NASA, sounds like you need me ;).

Steve

[more snips]

until all

for hardware

more tests

Haha, I would have laughed if it were funny. Hardware 100% verified... Have you ever come close to a PowerPC CPU, AMD Ethernet Chip (Lance), Infineon DuSLIC, Motorola MPC 180 Crypto Chip and so on ?

I am a doing low level software and some hardware design. I have stopped counting the hardware bugs in components we used. The lesson was that we now evaluate parts by their errate sheet.

- Rene

Adding another point of view on the hardware side. I am reading a book about worst case analysis that was recommended by somebody in this NG (I don't remember the title/author from the top of my head).
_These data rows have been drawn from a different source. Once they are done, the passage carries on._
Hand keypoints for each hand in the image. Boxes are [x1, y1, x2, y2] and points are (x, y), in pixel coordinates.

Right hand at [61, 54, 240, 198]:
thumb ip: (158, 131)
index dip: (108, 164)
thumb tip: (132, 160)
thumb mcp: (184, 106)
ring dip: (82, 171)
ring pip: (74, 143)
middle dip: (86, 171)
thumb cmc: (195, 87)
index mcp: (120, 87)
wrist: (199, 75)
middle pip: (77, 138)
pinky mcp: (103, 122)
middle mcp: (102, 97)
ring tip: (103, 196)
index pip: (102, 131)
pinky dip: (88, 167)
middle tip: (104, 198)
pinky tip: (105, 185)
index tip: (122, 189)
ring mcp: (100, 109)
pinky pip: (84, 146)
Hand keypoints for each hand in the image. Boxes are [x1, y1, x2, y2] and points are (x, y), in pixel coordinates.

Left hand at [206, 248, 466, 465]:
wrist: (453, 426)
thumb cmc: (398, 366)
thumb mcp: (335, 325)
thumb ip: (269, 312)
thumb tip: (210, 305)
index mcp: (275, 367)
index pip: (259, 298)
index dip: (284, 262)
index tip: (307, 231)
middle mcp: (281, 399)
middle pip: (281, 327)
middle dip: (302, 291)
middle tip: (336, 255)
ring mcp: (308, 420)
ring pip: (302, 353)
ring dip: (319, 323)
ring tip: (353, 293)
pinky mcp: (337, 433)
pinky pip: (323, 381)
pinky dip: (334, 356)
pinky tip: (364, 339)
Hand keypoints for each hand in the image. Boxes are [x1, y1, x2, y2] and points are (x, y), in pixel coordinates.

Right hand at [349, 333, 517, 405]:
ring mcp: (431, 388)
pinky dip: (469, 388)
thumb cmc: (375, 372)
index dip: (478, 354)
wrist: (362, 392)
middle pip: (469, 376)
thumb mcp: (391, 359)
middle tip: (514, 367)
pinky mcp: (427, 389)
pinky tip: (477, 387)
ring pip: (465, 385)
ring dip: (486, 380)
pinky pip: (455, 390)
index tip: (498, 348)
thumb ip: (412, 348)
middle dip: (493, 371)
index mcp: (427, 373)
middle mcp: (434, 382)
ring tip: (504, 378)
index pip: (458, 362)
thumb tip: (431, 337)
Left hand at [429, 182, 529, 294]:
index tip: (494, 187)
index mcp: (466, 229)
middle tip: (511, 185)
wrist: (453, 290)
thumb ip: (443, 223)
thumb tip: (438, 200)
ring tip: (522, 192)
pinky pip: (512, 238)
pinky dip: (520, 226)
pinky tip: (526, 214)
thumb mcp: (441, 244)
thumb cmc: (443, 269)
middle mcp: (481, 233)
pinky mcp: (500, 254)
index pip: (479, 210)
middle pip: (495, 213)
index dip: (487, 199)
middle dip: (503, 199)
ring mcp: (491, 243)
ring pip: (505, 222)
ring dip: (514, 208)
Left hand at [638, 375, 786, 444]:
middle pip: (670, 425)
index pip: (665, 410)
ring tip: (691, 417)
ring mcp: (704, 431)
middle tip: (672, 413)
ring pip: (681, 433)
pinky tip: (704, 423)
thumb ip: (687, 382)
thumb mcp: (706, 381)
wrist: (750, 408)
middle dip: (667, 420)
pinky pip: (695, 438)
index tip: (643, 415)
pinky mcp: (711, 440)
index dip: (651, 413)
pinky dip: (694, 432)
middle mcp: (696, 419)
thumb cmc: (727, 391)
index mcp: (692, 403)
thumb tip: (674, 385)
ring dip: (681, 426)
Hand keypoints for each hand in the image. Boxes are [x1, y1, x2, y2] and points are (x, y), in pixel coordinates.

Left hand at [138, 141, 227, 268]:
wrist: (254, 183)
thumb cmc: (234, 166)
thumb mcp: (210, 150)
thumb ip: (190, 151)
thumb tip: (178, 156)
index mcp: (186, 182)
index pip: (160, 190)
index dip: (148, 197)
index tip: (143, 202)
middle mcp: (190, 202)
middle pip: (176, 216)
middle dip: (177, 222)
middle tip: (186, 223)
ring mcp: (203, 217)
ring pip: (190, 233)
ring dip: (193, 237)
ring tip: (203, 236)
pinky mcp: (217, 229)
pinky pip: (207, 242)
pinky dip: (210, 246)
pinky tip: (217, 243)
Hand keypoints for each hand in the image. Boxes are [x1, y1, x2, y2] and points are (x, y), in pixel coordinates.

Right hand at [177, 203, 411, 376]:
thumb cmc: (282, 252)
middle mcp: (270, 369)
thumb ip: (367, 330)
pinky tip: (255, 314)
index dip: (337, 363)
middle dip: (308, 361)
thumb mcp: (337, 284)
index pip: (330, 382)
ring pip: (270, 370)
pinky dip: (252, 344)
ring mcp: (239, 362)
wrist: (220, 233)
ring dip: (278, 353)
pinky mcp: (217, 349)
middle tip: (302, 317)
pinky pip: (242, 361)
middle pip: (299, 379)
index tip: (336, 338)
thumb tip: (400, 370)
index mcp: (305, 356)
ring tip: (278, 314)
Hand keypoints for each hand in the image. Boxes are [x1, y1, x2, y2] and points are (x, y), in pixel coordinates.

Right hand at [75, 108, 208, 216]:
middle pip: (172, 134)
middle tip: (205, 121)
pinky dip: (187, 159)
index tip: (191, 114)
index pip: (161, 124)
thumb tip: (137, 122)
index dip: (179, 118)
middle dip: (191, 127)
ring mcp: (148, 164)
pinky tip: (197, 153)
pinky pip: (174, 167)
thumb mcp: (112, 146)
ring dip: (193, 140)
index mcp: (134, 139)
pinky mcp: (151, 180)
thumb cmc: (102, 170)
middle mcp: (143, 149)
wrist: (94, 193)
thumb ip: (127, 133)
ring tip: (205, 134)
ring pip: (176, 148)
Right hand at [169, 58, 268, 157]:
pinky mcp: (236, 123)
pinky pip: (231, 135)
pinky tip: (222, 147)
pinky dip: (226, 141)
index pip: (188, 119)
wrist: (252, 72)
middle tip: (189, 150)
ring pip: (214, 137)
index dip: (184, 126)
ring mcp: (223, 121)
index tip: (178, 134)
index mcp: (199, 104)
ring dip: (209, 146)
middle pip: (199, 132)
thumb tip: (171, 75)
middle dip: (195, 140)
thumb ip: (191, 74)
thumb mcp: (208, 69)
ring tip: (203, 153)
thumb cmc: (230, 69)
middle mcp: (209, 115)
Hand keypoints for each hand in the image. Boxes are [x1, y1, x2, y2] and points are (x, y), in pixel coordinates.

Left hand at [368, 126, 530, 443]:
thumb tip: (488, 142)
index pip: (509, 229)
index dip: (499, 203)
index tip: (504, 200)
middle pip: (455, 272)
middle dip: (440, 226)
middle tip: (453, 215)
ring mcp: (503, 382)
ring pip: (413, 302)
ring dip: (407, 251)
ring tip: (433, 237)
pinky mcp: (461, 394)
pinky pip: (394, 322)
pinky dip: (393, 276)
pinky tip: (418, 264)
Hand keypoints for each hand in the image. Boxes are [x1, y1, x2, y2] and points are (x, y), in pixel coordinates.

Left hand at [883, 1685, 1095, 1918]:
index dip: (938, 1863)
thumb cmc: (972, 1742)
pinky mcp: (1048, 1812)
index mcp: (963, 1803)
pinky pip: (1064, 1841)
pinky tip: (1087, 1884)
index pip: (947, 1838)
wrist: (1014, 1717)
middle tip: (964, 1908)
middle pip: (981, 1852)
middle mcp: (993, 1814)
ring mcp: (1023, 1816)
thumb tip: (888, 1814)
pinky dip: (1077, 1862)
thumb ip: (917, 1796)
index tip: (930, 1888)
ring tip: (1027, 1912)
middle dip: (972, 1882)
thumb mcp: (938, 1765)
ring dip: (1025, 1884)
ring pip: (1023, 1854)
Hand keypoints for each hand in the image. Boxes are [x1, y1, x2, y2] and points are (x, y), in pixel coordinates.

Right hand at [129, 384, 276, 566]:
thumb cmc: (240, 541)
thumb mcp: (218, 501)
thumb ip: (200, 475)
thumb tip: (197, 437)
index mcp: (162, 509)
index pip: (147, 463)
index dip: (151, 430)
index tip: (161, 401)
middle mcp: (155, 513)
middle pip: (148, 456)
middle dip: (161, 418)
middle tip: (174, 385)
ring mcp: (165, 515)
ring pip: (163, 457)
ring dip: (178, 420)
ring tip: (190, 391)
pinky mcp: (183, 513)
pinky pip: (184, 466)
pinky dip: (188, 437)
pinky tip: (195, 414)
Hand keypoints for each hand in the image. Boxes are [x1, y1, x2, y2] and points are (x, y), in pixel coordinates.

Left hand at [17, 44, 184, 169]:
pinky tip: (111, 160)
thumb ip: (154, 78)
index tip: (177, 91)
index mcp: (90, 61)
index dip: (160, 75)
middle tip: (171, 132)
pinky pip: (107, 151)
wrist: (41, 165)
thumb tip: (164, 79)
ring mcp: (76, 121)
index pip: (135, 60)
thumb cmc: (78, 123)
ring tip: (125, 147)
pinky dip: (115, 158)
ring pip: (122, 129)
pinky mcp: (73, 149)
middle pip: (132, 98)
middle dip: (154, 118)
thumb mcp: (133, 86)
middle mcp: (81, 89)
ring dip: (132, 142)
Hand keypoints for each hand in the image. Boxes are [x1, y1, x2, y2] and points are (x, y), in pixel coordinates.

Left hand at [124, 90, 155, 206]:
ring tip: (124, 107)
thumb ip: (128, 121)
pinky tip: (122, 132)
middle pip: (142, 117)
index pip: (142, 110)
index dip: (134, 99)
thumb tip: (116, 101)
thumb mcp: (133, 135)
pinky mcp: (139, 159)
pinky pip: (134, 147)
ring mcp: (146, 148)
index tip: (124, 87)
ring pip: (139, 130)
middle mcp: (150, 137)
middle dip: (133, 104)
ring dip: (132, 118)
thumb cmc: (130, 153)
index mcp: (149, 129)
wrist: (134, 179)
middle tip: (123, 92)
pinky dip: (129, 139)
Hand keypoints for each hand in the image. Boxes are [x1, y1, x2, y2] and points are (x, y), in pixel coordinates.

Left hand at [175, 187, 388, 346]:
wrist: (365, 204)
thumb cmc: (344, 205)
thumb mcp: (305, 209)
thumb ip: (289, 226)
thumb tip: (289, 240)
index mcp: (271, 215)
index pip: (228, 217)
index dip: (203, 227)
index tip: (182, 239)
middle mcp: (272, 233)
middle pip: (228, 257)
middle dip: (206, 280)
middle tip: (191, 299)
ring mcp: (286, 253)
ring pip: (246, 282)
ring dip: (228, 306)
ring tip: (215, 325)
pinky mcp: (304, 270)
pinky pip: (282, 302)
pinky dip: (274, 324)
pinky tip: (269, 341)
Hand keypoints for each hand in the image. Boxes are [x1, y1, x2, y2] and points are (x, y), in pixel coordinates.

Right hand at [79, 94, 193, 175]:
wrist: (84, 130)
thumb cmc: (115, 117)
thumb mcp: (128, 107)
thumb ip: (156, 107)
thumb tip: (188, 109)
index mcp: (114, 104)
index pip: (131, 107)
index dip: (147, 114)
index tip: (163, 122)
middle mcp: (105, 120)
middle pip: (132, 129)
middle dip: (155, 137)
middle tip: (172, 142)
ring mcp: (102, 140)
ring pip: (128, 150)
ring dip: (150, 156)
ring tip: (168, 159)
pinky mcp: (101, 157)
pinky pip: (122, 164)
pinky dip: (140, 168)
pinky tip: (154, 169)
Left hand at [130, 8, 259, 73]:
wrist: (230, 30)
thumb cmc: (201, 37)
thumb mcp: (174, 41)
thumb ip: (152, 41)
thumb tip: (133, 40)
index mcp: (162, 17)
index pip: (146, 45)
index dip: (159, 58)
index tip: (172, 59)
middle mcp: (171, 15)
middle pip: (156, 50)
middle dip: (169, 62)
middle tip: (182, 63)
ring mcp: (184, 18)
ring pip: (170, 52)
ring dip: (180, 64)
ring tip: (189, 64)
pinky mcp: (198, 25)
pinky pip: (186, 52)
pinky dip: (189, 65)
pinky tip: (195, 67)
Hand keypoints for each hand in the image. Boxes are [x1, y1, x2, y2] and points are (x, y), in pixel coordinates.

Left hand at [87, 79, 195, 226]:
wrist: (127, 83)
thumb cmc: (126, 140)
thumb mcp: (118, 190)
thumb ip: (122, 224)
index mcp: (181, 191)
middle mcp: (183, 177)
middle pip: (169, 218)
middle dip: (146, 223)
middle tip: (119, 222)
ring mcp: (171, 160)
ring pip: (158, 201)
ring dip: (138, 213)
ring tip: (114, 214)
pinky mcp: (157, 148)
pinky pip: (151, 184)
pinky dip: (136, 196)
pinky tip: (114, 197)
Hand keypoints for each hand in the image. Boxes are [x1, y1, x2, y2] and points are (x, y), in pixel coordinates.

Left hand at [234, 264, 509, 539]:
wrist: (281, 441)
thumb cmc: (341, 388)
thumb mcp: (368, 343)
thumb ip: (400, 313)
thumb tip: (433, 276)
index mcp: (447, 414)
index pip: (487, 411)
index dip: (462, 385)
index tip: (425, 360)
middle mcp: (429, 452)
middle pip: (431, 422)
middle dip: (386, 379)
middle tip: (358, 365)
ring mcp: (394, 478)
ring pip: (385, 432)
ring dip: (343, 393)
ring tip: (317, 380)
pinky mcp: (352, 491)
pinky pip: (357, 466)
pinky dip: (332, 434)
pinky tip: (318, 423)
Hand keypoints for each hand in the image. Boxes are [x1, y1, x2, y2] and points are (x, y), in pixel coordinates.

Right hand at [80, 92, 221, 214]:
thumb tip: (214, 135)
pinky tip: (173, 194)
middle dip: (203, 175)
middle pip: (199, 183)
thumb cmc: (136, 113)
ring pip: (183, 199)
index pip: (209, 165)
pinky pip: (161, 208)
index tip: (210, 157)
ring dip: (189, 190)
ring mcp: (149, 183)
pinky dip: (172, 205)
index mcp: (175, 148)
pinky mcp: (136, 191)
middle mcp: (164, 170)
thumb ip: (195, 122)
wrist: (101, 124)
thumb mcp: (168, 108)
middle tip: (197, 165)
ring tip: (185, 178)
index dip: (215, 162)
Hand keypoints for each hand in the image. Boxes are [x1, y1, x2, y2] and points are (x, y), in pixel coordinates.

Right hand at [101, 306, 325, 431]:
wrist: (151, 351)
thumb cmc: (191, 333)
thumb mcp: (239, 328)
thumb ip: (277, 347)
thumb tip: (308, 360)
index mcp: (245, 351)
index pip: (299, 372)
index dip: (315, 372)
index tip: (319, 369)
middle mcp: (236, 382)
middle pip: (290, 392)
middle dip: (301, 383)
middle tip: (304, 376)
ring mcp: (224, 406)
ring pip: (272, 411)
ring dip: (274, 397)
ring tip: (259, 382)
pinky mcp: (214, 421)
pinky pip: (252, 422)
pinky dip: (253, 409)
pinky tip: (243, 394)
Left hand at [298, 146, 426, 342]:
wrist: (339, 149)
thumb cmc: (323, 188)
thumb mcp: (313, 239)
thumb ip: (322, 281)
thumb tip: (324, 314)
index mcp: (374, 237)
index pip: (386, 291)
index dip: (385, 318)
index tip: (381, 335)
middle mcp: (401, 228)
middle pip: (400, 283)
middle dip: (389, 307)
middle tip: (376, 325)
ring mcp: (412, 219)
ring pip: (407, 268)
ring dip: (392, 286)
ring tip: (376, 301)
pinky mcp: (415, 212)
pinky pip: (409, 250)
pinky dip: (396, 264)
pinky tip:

Hardware can become a nightmare if one don't take worst case figures in account when designing, just the typical ones. I'm affraid that must be more the rule than the exception. Not to mention digital hardware based on software (VHDL, Verilog etc.) :-)

Still software is IMHO by far more complex than hardware.

Just my $0,00999999999.

Oh, that reminds me:

"We are Pentium of Borg. Division is Futile. You will be approximated."

Cheers,

-Brian

--
Brian Dean, bsd@bdmicro.com
BDMICRO - MAVRIC & MAVRIC-II ATmega128 Based Dev Boards
http://www.bdmicro.com/

A Pentium FPU engineer goes into a bar and orders a drink. The bartender says "That'll be five dollars", the Pentium engineer slaps a 5 dollar bill on the bar and says "keep the change"

and the variant that has "Precision is futile"....

Your version is more appropriate - I probably just remembered it incorrectly. My memory was "approximated" :-) Would that be a software bug or a hardware glitch?

-Brian

Didn't say %100 verified. Said %100 coverage. There is a difference.